Sean attended the University of Maine for one year and then transferred to Bates College, also in Maine, where he graduated. He performed well at University of Maine (3.3), and extremely well at Bates (3.8 GPA). Even with strong academics, Sean was concerned that he couldn’t compete with his peers who had attended Ivy league programs.
When we started working together one of the first steps was to analyze Sean’s transcripts and look for any strengths or weaknesses in his academic record. Sean had started out as a Biology major at University of Maine, but he found the large program not as engaging as his small classes during high school. He decided to transfer to Bates, and he also transitioned to a Political Science major in the move between schools. Therefore his transcript showed a mix of hard science and social science classes. Sean’s grades were strong enough in the math and science courses to assure an MBA program he had quantitative ability. Most of his classes at Bates had a participation factor to the grading, and his extremely strong performance showed that he would shine at case discussions in business school.

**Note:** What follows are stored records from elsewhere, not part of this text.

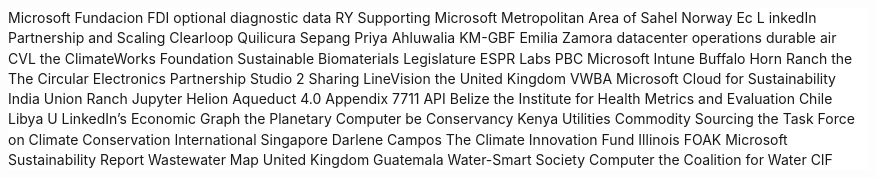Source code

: Microsoft Fundacion FDI
optional diagnostic data
RY
Supporting Microsoft
Metropolitan Area of
Sahel
Norway
Ec
L inkedIn
Partnership and Scaling
Clearloop
Quilicura
Sepang
Priya Ahluwalia
KM-GBF
Emilia Zamora
datacenter operations durable air
CVL
the ClimateWorks Foundation
Sustainable Biomaterials
Legislature
ESPR
Labs PBC
Microsoft Intune
Buffalo Horn Ranch
the The Circular Electronics Partnership
Studio 2
Sharing
LineVision
the United Kingdom
VWBA
Microsoft Cloud for Sustainability
India
Union Ranch
Jupyter
Helion
Aqueduct 4.0
Appendix 7711
API
Belize
the Institute for Health Metrics and Evaluation
Chile
Libya
U
LinkedIn’s Economic Graph
the Planetary Computer be Conservancy
Kenya
Utilities
Commodity Sourcing
the Task Force on Climate
Conservation International
Singapore
Darlene Campos
The Climate Innovation Fund
Illinois
FOAK
Microsoft Sustainability Report
Wastewater Map
United Kingdom
Guatemala
Water-Smart Society
Computer
the Coalition for Water
CIF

Overall Sean’s academics presented a case for academic achievement in an MBA program. We decided to add a short optional essay on why he transferred and changed majors to smooth out any concerns about his multiple undergrad institutions.
In the end Sean did not need to be concerned about the name brand factor of his undergraduate degree. He was admitted to Columbia, Kellogg and Darden, and decided to pursue his MBA at Darden because he preferred the case study academic approach.